The (somewhat) equivalent std::map C++ structure takes 48 bytes when created (that is, empty). An empty C++ string takes 8 bytes (then allocated size grows linearly the size of the string). An integer takes 32 bits.
*
* *
Why does all this matter? It seems that whether an empty string takes 8 bytes or 37 doesn’t change anything much. That’s true. That’s true until you need to scale. Then, you need to be really careful about how many objects you create to limit the quantity of memory you program uses. It is a problem in real-life applications.
However, to devise a really good strategy about memory management, we mustn’t only consider the sizes of objects, but how many and in which order they are created. It turns out to be very important for Python programs. One key element to understand is how Python allocates its memory internally, which we will discuss next week.
To be continued…
You do realize sys.getsizeof doesn’t descend into what the object contains, right? When you say “If we look at individual tuples, they take 72 bytes (while their components take 38+24=62 bytes, leaving 10 bytes for the tuple itself)”, you shouldn’t expect them to add up. The 72 bytes is the size of a tuple holding two python objects. The 38 and 24 are the size of the two objects it contains.
Try this example:
In [2]: t = (“The quick brown fox jumps over the lazy dog”, 2)
In [3]: sys.getsizeof(t)
Out[3]: 72
In [4]: sys.getsizeof(t[0])
Out[4]: 80
In [5]: sys.getsizeof(t[1])
Out[5]: 24
By your logic, would you say python is “leaving -32 bytes for the tuple itself”? Of course not.

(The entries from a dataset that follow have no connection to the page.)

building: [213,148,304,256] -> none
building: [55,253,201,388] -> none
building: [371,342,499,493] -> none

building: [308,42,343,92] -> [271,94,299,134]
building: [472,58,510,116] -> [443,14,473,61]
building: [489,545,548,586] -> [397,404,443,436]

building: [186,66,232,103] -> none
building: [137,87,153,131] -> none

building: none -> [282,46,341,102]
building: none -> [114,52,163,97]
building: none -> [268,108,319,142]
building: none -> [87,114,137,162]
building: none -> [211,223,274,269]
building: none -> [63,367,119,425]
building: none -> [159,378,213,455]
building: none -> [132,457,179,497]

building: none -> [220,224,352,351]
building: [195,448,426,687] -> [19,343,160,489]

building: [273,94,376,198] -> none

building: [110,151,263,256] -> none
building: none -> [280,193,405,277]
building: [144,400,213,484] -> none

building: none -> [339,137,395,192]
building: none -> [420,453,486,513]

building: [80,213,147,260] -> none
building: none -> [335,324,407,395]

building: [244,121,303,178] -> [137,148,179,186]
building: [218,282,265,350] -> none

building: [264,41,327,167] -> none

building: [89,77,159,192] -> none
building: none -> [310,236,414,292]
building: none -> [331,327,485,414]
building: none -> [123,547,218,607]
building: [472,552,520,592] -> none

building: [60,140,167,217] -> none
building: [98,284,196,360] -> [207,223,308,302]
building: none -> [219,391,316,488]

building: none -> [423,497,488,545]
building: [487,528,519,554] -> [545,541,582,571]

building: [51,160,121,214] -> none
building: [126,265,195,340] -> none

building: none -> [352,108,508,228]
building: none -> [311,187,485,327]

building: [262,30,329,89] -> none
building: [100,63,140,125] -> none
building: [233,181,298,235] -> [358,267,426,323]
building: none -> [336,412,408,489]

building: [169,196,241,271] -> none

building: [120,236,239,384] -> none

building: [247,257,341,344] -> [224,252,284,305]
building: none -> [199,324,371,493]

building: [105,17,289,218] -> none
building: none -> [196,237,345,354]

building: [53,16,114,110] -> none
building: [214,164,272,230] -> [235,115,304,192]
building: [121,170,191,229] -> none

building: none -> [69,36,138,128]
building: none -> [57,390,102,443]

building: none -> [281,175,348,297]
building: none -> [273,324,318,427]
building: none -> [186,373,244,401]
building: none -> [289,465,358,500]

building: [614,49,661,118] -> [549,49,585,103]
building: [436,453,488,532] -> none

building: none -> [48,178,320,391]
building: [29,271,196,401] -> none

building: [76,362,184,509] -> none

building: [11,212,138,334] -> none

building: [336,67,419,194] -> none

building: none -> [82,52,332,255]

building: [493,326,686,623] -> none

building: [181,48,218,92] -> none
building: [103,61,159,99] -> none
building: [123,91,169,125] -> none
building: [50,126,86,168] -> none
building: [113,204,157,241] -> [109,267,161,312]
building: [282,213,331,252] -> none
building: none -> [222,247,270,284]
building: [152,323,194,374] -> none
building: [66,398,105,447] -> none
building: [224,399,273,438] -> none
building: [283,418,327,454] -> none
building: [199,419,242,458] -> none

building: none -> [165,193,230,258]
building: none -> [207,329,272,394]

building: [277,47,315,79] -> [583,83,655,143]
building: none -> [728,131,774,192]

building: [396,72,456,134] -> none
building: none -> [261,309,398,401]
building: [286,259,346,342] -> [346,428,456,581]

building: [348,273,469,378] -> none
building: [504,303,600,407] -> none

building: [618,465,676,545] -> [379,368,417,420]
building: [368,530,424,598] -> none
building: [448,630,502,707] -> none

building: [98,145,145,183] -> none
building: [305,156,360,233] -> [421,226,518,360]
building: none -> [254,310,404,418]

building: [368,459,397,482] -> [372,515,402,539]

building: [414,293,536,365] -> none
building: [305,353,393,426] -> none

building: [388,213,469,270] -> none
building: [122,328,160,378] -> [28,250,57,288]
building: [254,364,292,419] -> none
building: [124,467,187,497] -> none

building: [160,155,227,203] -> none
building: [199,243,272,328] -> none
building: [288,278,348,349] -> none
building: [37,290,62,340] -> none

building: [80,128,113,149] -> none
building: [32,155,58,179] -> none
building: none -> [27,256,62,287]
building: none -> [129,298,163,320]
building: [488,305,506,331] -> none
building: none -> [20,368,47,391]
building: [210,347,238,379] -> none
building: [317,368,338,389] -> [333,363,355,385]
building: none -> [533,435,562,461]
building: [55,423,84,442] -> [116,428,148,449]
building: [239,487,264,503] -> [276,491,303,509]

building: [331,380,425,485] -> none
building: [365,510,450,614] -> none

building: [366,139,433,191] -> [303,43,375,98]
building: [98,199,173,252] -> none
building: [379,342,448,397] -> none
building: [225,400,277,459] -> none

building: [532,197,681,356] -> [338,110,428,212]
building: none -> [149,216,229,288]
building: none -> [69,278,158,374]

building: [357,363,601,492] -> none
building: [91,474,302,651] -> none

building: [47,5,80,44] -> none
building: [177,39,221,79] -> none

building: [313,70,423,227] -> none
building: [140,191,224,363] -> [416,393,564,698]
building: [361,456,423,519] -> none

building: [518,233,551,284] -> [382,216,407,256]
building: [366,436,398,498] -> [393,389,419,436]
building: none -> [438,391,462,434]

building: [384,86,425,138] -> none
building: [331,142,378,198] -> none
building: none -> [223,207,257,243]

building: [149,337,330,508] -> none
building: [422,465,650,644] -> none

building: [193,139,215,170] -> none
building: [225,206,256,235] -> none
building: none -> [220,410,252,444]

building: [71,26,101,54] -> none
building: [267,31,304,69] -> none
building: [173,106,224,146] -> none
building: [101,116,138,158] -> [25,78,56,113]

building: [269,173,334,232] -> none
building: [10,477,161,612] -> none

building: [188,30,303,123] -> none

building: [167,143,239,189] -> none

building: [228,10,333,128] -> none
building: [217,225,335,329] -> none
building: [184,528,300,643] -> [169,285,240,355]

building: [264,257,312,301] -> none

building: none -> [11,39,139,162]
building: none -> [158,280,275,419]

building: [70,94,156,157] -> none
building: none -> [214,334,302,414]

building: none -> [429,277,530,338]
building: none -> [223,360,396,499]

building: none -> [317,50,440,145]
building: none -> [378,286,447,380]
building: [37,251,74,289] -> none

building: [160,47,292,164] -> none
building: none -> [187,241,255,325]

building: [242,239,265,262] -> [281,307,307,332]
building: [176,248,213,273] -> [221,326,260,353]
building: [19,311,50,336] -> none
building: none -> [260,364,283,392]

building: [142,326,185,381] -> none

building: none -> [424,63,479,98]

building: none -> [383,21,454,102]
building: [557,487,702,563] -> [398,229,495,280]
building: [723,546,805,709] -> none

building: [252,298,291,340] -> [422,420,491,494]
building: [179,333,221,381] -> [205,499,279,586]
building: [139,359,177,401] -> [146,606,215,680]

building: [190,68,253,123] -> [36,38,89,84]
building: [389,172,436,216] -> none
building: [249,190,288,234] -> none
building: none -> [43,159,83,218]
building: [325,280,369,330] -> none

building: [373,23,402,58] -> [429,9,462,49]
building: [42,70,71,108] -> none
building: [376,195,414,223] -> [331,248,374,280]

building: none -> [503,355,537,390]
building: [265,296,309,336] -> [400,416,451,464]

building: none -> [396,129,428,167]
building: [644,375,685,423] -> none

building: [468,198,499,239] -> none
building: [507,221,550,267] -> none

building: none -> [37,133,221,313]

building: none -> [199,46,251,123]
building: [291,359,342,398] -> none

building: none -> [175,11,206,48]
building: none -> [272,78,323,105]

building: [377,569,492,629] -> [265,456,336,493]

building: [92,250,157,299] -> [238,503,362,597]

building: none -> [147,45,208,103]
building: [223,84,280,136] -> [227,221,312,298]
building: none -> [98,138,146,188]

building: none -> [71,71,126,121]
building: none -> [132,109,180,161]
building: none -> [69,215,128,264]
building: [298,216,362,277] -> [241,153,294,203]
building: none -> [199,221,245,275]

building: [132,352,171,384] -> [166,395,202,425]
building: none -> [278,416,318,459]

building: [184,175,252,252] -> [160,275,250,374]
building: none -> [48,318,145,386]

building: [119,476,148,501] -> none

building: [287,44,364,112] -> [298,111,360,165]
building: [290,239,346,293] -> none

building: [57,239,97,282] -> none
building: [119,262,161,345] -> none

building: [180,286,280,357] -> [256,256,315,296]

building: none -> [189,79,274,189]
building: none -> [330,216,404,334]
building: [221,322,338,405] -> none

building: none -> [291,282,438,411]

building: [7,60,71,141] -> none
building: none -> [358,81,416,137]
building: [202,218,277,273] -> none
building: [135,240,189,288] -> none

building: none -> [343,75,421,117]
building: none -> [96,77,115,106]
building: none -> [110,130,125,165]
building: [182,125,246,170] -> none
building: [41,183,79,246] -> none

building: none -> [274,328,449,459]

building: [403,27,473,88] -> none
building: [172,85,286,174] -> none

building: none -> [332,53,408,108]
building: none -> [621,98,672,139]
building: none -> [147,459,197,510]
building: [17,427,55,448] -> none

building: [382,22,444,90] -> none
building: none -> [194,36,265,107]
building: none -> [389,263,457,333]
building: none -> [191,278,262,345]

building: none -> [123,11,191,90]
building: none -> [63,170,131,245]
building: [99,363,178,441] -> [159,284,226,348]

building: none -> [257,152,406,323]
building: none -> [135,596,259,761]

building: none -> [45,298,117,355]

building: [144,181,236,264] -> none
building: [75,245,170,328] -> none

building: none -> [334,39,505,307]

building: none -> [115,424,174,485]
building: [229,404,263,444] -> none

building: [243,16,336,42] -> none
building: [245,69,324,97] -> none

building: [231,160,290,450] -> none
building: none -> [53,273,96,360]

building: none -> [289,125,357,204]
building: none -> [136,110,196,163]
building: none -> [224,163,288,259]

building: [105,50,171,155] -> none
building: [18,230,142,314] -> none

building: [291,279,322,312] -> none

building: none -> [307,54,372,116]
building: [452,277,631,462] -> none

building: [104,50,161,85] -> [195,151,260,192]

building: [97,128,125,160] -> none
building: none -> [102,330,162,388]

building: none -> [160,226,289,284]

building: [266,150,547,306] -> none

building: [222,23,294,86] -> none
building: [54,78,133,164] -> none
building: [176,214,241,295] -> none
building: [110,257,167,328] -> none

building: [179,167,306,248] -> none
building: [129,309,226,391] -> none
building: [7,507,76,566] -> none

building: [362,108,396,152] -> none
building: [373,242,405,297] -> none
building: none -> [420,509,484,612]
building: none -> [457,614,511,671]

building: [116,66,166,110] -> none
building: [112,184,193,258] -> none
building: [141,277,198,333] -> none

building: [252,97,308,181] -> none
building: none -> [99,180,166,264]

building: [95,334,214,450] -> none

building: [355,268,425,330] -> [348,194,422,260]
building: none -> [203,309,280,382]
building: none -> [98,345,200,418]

The same logic holds for the dictionary. Even an empty dictionary takes 280 bytes. Only the number of contents matter, not their sizes.
It seems that memory used for index structures of a dictionary in python 2.7 is not made available again if you delete most of the
records (key/value pairs), except for when you call the clear() method on the dict or remove the last referense to the dictionary
itself.
I had a program looping 100000 times and creating a dictionary
each time and added 1000 key/value pairs to it and then removed
about 975 of them in an inner loop.
The memory usage reached about 5GB at the end of the outher
loop, but only about 500MB if i ended the outher loop with a
three step procedure, that copied the dict into a temporary
dict, did clear() on the inner dict and looped through the copy, copying back the still valid key/value pairs from the copy.
The outher loop appended the inner dicts to a list, resulting in
a list with 100000 dictionaries.
I think that it is not ok/optimal to consume so much more memory
in tootal by not trying to automatically release some memory from dict index structures.
Maybe this is a default behaviour, that I can configure away and have the interpreter a little more memory effective than CPU effective ?
Evan, you should mention that array.array can be used to store integers and floats with minimal overhead, packed in memory just like C arrays, using just the necessary bytes per item. Anyone handling millions of numbers in Python should be using array.array or — even better — NumPy.